On the first turn of the game the Armagnacs attempted to fire a bombard from atop a small hill and the result was instant destruction of the bombard and instant death for the crew. This set the tone for much of the early stage of the battle, with the Swiss crossbow skirmishers using their "+1" in skirmisher vs. skirmisher mellee to BREAK several English Longbow units which had deployed as SKIRMISHERS on the flanks in order to more easily move through various patches of rough terrain.
The Swiss fielded 3 near-unstoppable pike and halberd blocks or 36, 36 and 48 figures each -- but over time the Armagnacs were able to combine enough missile fire and heavy units against each of the three, to break them all in a little more than 10 turns. But they took fearsome casualties.
One stand-mellee pitted a unit of Longbowmen who barely managed to place stakes before being charged by a Swiss Pike block. The pikemen have a FIGHTING VALUE of 5-6 while the Longbows behind their stakes have a FV of 3-6, making them twice as easy to kill. In addition, the Pike block received masses of DEPTH BONUS DICE. But the Bowmen of England managed to hold on for a few turns before being broken. The Swiss were then able to move on and CHARGE a unit of Lesser Cavalry (fighting value 4-6) in the flank. In Tactica flank attacks are absolutely fatal and in this case every last mounted sergeant was wiped out in the first turn of mellee.
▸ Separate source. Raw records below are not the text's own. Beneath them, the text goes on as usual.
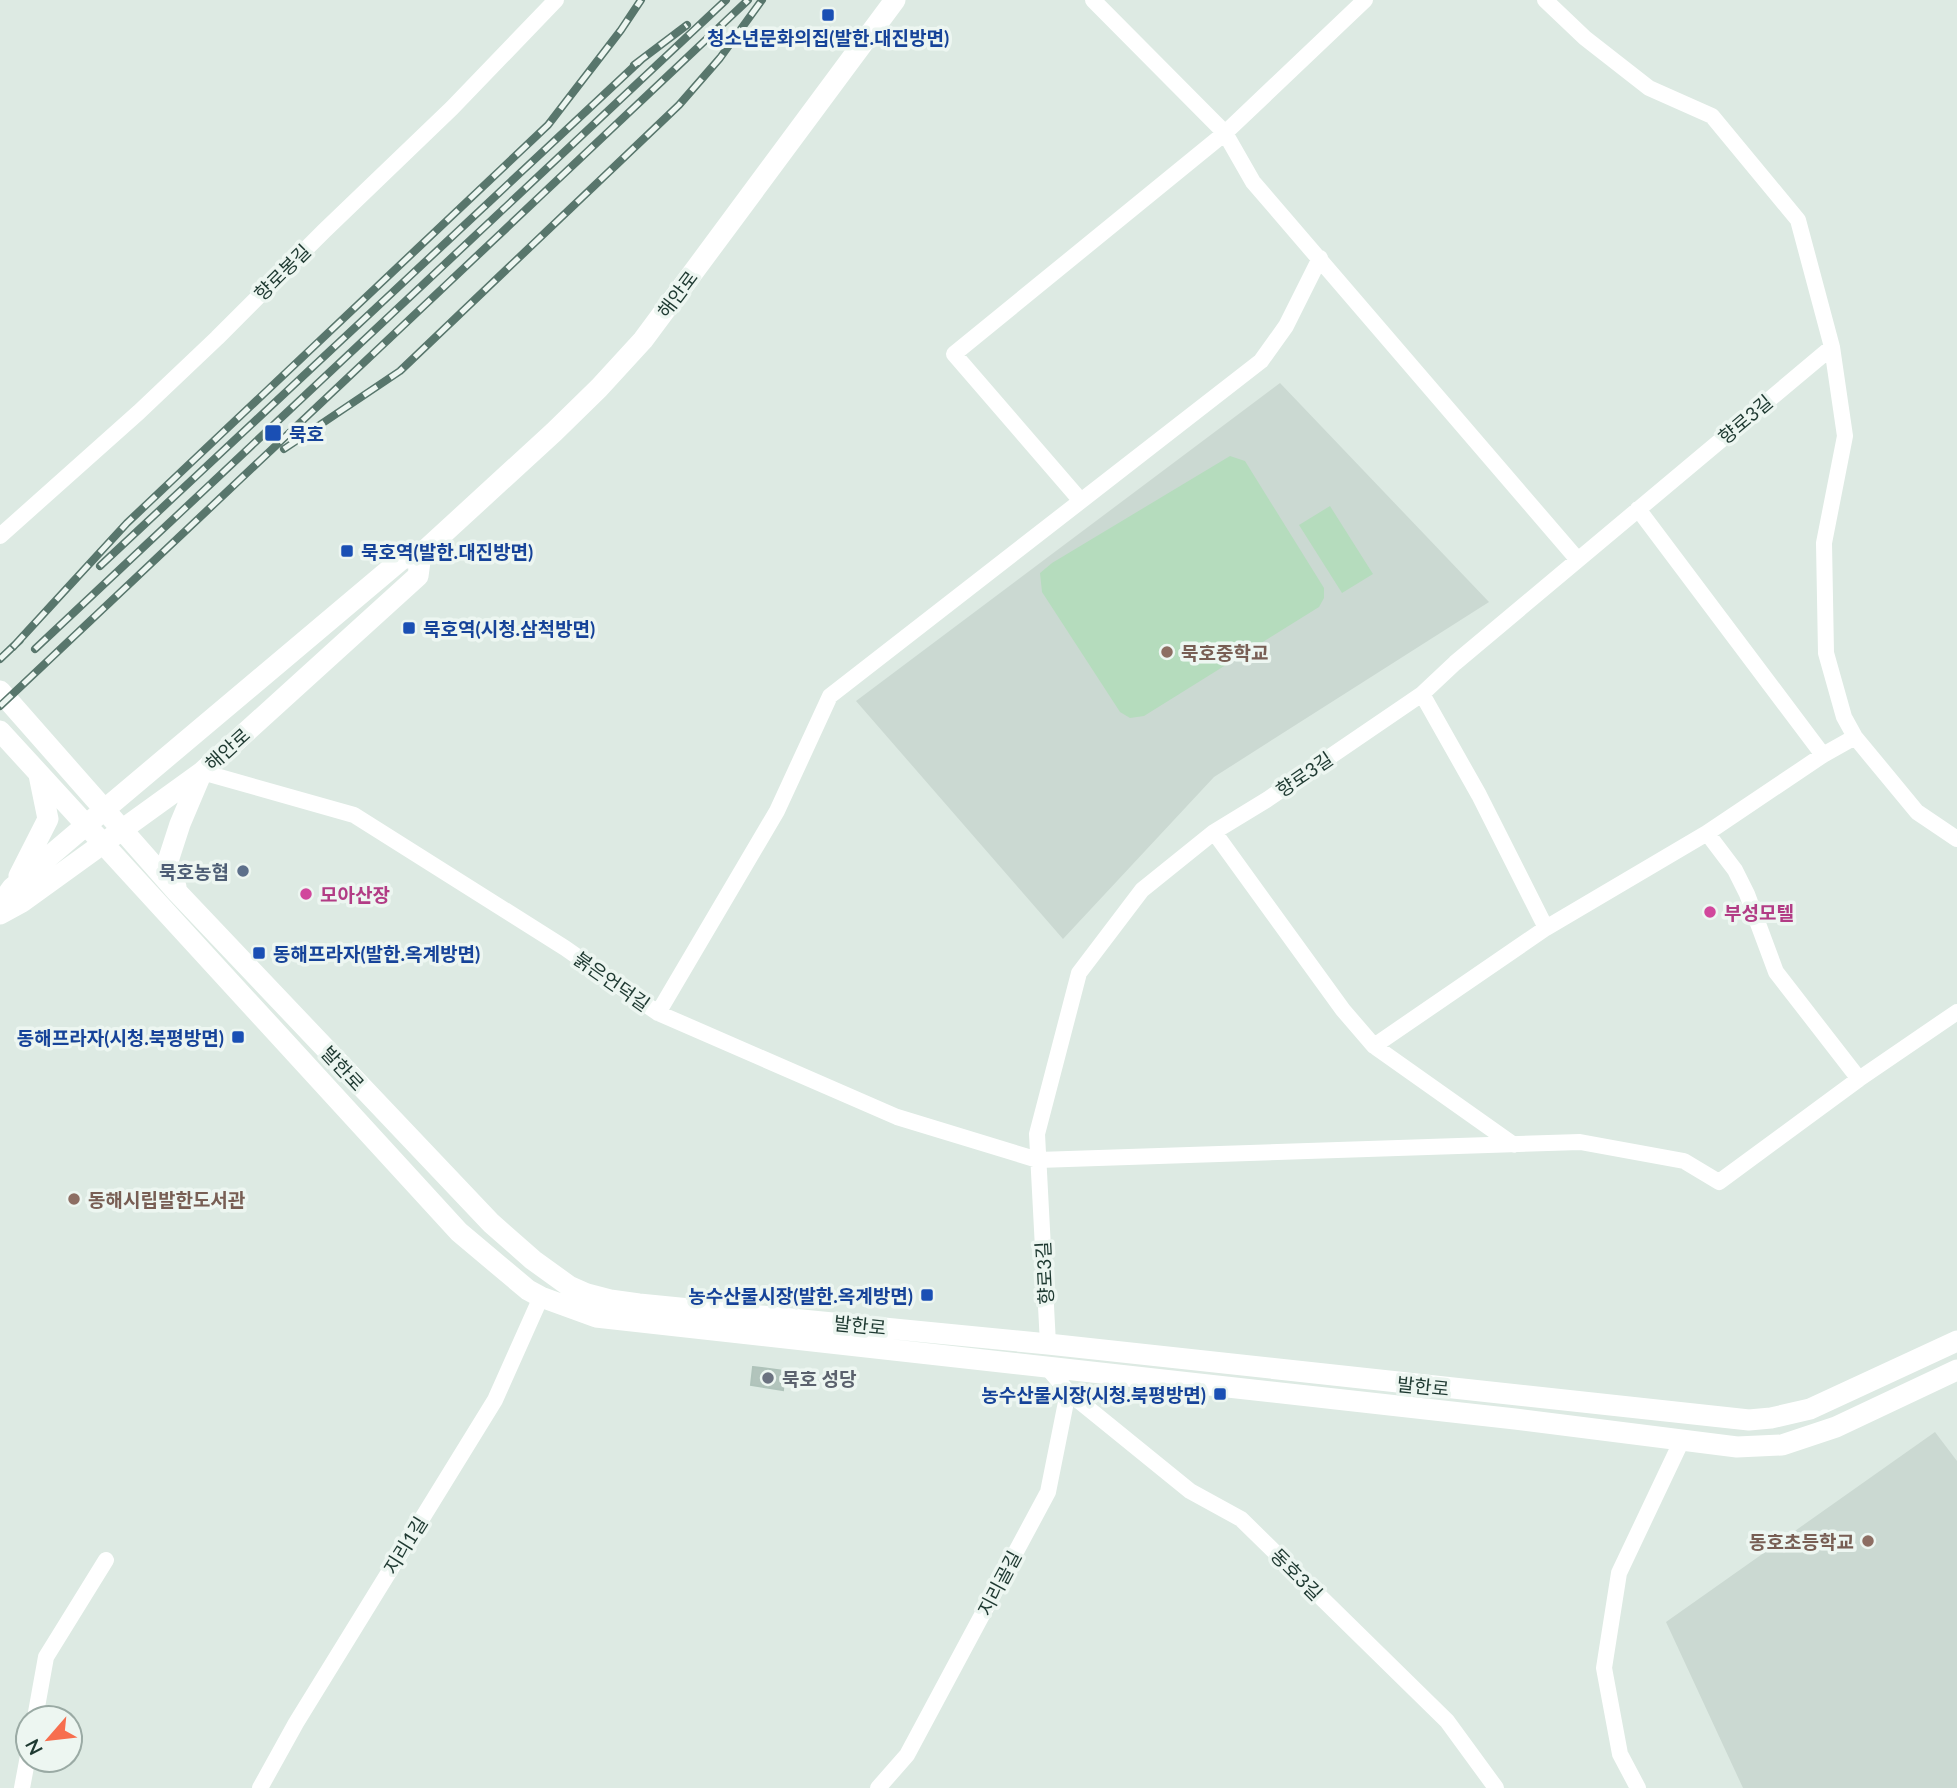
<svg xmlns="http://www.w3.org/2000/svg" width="1957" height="1788" font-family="Lato,'Noto Sans KR',sans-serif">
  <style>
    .built { fill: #cbd9d2 }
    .green { fill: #b5dcbd }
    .building { fill: #b2c4bc; stroke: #afc3ba; stroke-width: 2 }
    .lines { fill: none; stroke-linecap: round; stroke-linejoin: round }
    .street { stroke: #fff; stroke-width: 16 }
    .secondary { stroke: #fff; stroke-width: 21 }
    .rail-casing { stroke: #58766c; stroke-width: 8 }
    .rail { stroke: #edf6f1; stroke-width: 5; stroke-dasharray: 16; stroke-linecap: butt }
    .transit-dot { fill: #1a4fb4; stroke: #edf6f1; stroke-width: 2.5 }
    .education-dot { fill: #8d6e63; stroke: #edf6f1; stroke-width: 2.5 }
    .service-dot { fill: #5c6f8a; stroke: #edf6f1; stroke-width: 2.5 }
    .hotel-dot { fill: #d1479c; stroke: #edf6f1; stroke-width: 2.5 }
    .worship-dot { fill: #6b7280; stroke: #edf6f1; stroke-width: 2.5 }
    .labels { text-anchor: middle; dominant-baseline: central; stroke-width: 7; stroke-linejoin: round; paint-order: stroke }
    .transit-label { font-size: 19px; font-weight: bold; fill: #164399; stroke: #edf6f1; text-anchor: start }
    .street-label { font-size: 19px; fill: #1e3931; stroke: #edf6f1 }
    .education-label { font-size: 19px; font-weight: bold; fill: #785e54; stroke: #edf6f1; text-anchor: start }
    .service-label { font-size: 19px; font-weight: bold; fill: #4e5e75; stroke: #edf6f1; text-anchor: end }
    .hotel-label { font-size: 19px; font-weight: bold; fill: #b23c85; stroke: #edf6f1; text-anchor: start }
    .worship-label { font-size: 19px; font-weight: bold; fill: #5b616d; stroke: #edf6f1; text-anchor: start }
  </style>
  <rect width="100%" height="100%" fill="#ddeae3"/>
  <!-- built -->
  <path class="built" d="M 1280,383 L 1489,602 L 1214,777 L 1063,939 L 856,701 Z
    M 1935,1432 L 1957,1461 L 1957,1788 L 1743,1788 L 1666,1622 Z"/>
  <!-- green -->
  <path class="green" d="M 1230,456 L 1245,461 L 1324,588 L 1324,598 L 1319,607 L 1144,716 L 1130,718 L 1120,712 L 1042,592 L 1040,573 L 1052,563 Z
    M 1330,506 L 1373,574 L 1342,593 L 1299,525 Z"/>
  <!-- building -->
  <path class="building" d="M 753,1367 L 785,1371 L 783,1390 L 751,1385 Z"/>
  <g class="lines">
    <!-- street -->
    <path class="street" d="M 1093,0 L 1225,133 L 1253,182 L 1578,560
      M 1545,0 L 1585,38 L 1649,88 L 1712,116 L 1798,220 L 1832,347 L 1845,436 L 1824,543 L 1826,653 L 1844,717 L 1855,737 L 1917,812 L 1957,839
      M 1081,501 L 954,354 L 1225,133 L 1365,0
      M 1638,509 L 1823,755
      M 0,536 L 139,412 L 217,338 L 324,231 L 452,108 L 556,0
      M 1422,694 L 1479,795 L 1546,928
      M 202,772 L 354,815 L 565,948 L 658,1013 L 897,1117 L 1038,1160 L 1580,1142 L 1684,1161 L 1719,1182 L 1859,1079 L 1957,1012
      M 1214,832 L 1343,1010 L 1374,1046 L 1514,1145
      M 1707,833 L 1735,870 L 1747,894 L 1776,972 L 1859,1079
      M 658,1013 L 777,811 L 830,696 L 1261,361 L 1286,326 L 1320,258
      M 1374,1046 L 1546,928 L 1707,833 L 1823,755 L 1855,737
      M 1048,1344 L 1037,1134 L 1079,973 L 1142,890 L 1214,832 L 1268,799 L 1422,694 L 1455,663 L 1832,347
      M 1068,1392 L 1190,1491 L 1241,1519 L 1447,1721 L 1496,1788
      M 35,1718 L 46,1657 L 106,1560
      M 22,1788 L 28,1756
      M 260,1788 L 296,1723 L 495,1400 L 541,1297
      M 878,1788 L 907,1755 L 1048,1492 L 1068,1392 L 1047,1367
      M 1638,1788 L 1620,1754 L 1604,1668 L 1619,1573 L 1682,1440"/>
    <!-- secondary -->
    <path class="secondary" d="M 0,691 L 177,892 L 491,1223 L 533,1260 L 569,1286 L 587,1294 L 610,1300 L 639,1304 L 1048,1344 L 1749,1420 L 1771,1418 L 1810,1409 L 1957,1341
      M 0,731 L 459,1232 L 528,1290 L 541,1297 L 596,1317 L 1515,1419 L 1737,1447 L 1782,1445 L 1836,1427 L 1957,1370
      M 19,876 L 48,819 L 39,775
      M 176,887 L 168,861 L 180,824 L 202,772
      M 0,905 L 12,888 L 85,826 L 402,559 L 421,554 L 554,432 L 599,388 L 643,340 L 895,0
      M 0,914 L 22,902 L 202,772 L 418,576 L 421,554"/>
    <!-- rail casing -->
    <g class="rail-casing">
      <path id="rail" d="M 634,65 L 687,25
        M 284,449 L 400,371 L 679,105 L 720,58 L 762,0
        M 100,566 L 642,59
        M 13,647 L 127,523 L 548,125 L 621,30 L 641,0
        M 35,649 L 726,0
        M 0,659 L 20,640
        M 0,706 L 748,0"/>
    </g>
    <!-- rail -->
    <use href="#rail" class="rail"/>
  </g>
  <!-- markers -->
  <g class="transit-dot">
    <rect x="821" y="8" width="14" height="14" rx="3.5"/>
    <rect x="264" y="424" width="18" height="18" rx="3.5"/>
    <rect x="340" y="544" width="14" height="14" rx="3.5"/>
    <rect x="402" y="621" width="14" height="14" rx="3.5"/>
    <rect x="252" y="946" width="14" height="14" rx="3.5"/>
    <rect x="231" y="1030" width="14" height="14" rx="3.5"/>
    <rect x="920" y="1288" width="14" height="14" rx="3.5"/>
    <rect x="1213" y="1387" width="14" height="14" rx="3.5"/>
  </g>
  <g class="education-dot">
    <circle cx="1167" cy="652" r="7"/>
    <circle cx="74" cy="1199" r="7"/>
    <circle cx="1868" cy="1541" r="7"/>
  </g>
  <circle class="service-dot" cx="243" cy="871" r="7"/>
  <g class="hotel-dot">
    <circle cx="306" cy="894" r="7"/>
    <circle cx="1710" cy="912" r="7"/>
  </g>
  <circle class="worship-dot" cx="768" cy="1378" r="7"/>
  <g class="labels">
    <!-- transit labels -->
    <g class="transit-label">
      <text x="828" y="37" text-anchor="middle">청소년문화의집(발한.대진방면)</text>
      <text x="289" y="433">묵호</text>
      <text x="361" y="551">묵호역(발한.대진방면)</text>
      <text x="423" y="628">묵호역(시청.삼척방면)</text>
      <text x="273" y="953">동해프라자(발한.옥계방면)</text>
      <text x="224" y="1037" text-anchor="end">동해프라자(시청.북평방면)</text>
      <text x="913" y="1295" text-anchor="end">농수산물시장(발한.옥계방면)</text>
      <text x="1206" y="1394" text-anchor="end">농수산물시장(시청.북평방면)</text>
    </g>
    <!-- street labels -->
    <g class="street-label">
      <text transform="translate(282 272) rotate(-45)">향로봉길</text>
      <text transform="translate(677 294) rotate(-53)">해안로</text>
      <text transform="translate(1745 419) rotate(-40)">향로3길</text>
      <text transform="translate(227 749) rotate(-42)">해안로</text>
      <text transform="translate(1304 774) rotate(-34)">향로3길</text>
      <text transform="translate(612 981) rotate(35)">붉은언덕길</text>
      <text transform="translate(343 1068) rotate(47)">발한로</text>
      <text transform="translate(1044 1273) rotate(-93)">향로3길</text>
      <text transform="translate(860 1325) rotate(6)">발한로</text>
      <text transform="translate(1423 1386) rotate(6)">발한로</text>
      <text transform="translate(405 1545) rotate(-58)">지리1길</text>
      <text transform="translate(1297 1574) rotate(45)">동호3길</text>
      <text transform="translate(999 1583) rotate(-62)">지리골길</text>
    </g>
    <!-- education labels -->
    <g class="education-label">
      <text x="1181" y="652">묵호중학교</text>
      <text x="88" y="1199">동해시립발한도서관</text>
      <text x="1854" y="1541" text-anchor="end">동호초등학교</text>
    </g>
    <!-- service labels -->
    <g class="service-label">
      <text x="229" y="871">묵호농협</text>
    </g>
    <!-- hotel labels -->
    <g class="hotel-label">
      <text x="320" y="894">모아산장</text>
      <text x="1724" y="912">부성모텔</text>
    </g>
    <!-- worship labels -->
    <g class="worship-label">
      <text x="782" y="1378">묵호 성당</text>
    </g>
  </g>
  <!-- north arrow -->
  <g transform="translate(49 1739) rotate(242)"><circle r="33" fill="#edf6f1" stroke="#9aaaa4" stroke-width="2"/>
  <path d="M0-5L12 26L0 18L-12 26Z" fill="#f76e4e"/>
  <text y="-10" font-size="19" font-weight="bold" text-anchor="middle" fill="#1e3931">N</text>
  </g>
</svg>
But in the end, the overwhelming numbers of Armagnacs and their ability to position their battle line so it could launch multiple unit attacks on the Swiss heavy infantry blocks, assured an Armagnac victory. The game was well played on both sides -- so much so by the Swiss that for a turn or two it seemed almost possible they might actually emerge victorious. But of course that was not to be.
The historical battle cost the mercenary invaders so many casualties that despite their "victory" they turned around and marched back to France, rather than continue to face the Swiss on their home turf. Maybe we'll do a campaign where the Armagnac casualties will end up costing them dearly on the battlefield as the invasion proceeds. There is just something very cool about seeing Swiss pikes take on English longbows (two of the most significant weapons systems of the High Middle Ages) in a historically accurate setting.